Ayırt edicilik niteliği düşük olan işaretten ibaret olan markaların karıştırma ihtimaline çok açık olduğu aşikârdır. Ancak ayırt ediciliği yüksek olan markanın, bir benzerlik nedeniyle farklı bir işletmenin ürünlerinin seri markası olduğu yönünde kanaat uyandırması olasıdır[15]. İşte bu nedenle, karşılaştırma ihtimalinin önüne geçilebilmesi için farklı bir işletmenin markasına benzerlik gösteren işaretlerin marka olarak tescilinden kaçınılmalıdır. Örneğin, elektronik mutfak aletleri satan “Teba” markası, “Tefal” ile benzerlik arz etmektedir ve bazı tüketicilerin algısında karıştırma ihtimalini yaratması söz konusu olabilir.

II. “SOYUT AYIRT EDİCİLİK” ve “SOMUT AYIRT EDİCİLİK” MÜESSESELERİNİN KAVRAMSAL ÇERÇEVESİ

A. 6769 Sayılı Sınai Mülkiyet Kanunu’nda “Soyut Ayırt Edicilik” ve “Somut Ayırt Edicilik” Kavramlarına Tekabül Eden Düzenlemeler

Marka olarak tescili söz konusu olan işaretlerin ayırt edicilik niteliği, soyut ve somut ayırt edicilik olmak üzere ikiye ayrılmaktadır. Söz konusu ayrım kanunda net olarak belirtilmemiş olsa da,  SMK m.4/m.5/1-a soyut ayırt ediciliğe ve SMK m.5/1-b da somut ayırt ediciliğe işaret etmektedir.

“Marka olabilecek işaretler” başlıklı SMK m.4’de “Marka, bir teşebbüsün mallarının veya hizmetlerinin diğer teşebbüslerin mallarından veya hizmetlerinden ayırt edilmesini sağlaması  … şartıyla … her tür işaretten oluşabilir” hükmüne yer verilmiştir. İlgili maddenin gerekçesinde de marka olabilecek işaretlerin markanın asli işlevi olan ayırt etme şartını yerine getirmesi gerektiğini vurgulanmıştır.  Diğer taraftan, marka tescilinde mutlak ret nedenlerini düzenleyen SMK m.5’in 1.fıkrasının “a” bendi (SMK m.5/1-a) uyarınca,               SMK m.4’e göre marka olarak tescil edilemeyecek işaretlerin marka tescil başvurusu mutlak suretle reddedilecektir. Bu bağlamda, bir işaretin marka olabilmesi için ayırt edicilik niteliğini haiz olması gerekir. SMK m.4’te belirlenen bu ayırt edicilik unsuru soyut bir nitelik taşımaktadır ve soyut ayırt edicilik kavramını temsil etmektedir.  

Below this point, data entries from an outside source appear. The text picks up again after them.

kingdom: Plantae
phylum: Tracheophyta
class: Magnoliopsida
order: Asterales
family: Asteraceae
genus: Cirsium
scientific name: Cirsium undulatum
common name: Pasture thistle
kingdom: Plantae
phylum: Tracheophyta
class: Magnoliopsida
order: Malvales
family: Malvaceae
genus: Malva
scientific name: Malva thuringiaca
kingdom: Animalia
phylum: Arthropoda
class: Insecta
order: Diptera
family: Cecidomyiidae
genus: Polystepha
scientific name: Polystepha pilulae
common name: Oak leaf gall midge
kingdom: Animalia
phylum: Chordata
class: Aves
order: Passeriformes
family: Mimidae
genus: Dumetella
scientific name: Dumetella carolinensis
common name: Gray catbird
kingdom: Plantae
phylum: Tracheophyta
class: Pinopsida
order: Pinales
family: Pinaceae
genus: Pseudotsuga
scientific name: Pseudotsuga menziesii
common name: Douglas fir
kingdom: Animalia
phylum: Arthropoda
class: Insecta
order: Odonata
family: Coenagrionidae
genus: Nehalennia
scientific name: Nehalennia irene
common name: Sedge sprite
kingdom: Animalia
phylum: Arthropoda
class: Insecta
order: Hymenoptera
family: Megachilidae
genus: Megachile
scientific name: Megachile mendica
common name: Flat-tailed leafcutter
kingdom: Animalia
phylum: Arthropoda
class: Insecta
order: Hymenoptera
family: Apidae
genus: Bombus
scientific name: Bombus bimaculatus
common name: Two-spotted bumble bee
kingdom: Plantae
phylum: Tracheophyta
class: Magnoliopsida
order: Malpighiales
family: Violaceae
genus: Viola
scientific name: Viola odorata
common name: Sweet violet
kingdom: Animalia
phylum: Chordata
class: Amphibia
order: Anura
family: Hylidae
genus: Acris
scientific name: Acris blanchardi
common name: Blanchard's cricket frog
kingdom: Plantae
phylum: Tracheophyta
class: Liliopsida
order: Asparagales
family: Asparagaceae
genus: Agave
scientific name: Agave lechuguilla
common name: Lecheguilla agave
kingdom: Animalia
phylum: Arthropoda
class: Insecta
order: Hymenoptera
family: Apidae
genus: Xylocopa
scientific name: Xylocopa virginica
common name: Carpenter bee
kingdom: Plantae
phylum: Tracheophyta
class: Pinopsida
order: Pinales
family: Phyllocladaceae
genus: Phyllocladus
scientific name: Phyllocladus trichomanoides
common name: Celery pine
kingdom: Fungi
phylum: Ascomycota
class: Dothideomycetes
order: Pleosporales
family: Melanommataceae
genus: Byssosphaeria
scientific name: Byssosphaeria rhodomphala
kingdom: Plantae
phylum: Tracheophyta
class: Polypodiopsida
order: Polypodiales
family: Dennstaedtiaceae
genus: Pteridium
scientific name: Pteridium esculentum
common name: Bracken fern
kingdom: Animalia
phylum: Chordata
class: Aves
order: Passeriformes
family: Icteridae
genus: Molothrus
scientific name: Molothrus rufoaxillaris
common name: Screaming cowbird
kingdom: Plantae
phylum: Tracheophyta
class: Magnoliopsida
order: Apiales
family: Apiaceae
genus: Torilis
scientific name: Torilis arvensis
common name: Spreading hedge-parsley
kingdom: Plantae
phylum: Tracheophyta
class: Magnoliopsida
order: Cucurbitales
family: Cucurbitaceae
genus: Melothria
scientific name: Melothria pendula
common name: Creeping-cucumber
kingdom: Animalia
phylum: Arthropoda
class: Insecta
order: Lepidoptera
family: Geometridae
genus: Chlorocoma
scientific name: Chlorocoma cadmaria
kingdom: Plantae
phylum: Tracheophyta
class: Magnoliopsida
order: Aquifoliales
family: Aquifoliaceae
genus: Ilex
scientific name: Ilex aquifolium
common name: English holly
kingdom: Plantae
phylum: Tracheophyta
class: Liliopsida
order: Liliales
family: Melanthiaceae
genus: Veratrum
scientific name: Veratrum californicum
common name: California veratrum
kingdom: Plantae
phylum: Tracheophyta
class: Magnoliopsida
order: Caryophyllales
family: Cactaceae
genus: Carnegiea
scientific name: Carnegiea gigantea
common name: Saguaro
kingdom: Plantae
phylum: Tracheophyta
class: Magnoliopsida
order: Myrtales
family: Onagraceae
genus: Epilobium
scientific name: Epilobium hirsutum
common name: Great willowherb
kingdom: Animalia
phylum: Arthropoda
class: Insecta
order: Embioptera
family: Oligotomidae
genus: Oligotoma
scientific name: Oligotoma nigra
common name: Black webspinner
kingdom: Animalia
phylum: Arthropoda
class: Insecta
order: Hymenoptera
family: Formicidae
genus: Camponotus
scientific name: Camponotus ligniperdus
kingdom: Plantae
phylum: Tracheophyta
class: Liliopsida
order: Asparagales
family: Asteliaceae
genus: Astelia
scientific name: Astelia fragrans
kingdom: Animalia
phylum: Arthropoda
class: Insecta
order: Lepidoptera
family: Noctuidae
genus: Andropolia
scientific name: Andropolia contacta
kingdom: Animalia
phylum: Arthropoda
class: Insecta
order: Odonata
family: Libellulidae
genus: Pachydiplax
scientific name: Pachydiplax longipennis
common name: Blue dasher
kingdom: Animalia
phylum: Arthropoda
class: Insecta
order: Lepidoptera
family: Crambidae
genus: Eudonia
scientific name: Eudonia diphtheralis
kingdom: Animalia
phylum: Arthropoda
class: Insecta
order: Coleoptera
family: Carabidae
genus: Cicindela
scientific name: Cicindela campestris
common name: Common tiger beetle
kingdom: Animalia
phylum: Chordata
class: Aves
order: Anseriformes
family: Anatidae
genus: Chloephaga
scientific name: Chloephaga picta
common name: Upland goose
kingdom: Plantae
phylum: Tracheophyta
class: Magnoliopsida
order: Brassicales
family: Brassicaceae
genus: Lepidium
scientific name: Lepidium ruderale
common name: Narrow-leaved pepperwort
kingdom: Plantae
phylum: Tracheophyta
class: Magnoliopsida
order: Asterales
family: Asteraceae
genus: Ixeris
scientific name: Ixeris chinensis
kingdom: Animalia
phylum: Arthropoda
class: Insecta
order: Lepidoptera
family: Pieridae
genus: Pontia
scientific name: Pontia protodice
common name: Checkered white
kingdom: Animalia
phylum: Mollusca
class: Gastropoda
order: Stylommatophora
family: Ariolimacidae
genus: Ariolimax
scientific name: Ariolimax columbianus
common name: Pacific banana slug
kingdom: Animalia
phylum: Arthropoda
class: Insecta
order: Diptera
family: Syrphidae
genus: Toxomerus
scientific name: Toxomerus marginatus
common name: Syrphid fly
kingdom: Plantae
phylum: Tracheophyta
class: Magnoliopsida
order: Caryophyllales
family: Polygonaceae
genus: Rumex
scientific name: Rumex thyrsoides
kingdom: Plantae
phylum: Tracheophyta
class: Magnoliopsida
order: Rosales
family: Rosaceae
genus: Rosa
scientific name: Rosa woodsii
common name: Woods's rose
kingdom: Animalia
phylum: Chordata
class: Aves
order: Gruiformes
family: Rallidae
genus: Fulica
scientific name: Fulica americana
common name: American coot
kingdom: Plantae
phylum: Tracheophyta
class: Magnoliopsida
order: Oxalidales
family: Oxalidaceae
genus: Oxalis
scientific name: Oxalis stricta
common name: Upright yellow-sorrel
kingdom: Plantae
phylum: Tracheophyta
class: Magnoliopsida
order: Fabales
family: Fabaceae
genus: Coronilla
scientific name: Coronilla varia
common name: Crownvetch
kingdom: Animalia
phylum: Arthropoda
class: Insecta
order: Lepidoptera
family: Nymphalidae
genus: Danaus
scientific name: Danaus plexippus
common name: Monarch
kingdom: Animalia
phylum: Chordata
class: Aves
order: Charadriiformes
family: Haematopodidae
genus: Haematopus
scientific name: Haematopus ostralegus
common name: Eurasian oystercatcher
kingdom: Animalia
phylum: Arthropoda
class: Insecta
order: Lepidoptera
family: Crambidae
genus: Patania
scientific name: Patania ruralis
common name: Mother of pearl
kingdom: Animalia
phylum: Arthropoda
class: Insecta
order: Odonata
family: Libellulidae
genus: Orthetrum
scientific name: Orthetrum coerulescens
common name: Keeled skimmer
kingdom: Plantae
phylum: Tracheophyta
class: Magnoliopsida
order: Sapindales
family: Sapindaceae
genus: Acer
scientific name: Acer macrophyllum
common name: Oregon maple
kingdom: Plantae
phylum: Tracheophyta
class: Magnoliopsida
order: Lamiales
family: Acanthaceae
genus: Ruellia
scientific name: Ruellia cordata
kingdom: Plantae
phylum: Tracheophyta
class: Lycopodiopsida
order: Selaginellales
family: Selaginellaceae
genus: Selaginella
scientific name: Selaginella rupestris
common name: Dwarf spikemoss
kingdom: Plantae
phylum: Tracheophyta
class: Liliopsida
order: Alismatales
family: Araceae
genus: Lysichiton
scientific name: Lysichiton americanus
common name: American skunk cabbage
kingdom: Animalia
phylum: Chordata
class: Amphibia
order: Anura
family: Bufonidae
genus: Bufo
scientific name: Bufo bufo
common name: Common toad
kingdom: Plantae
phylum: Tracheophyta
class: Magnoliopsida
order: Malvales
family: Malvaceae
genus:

Diğer taraftan, 2015/2436 sayılı Avrupa Birliği Marka Direktifi m. 4/1-b ve  2015/2424 sayılı AB Birliği Marka Tüzüğü m. 7/1-b’ye paralel bir şekilde düzenlenen SMK m.5/1-b “herhangi bir ayırt ediciliği olmayan” işaretlerin marka olarak tescil edilemeyeceği düzenlemiştir. Hükmün gerekçesinde ise “… sicilde gösterilebilir olmasına rağmen ilgili mal veya hizmetler için ayırt ediciliğe sahip olmayan, dolayısıyla tüketiciler tarafından marka olarak algılanmayacak işaretlerin tescil edilemeyeceği…” ifade edilmektedir. Gerekçe dikkate alındığında, SMK m.5/1-b’de düzenlenen ayırt edicilik; sicilde gösterilebilir işaret olarak soyut ayırt ediciliğe sahip işaret, marka tescil başvurusu kapsamında yer alan mal ve hizmetler bakımından somut bir ayırt edici nitelik taşımalıdır. Dolayısıyla, somut ayırt ediciliği olmayan işaretlerin marka olarak tescil edilemeyeceği hükme bağlanmıştır[16].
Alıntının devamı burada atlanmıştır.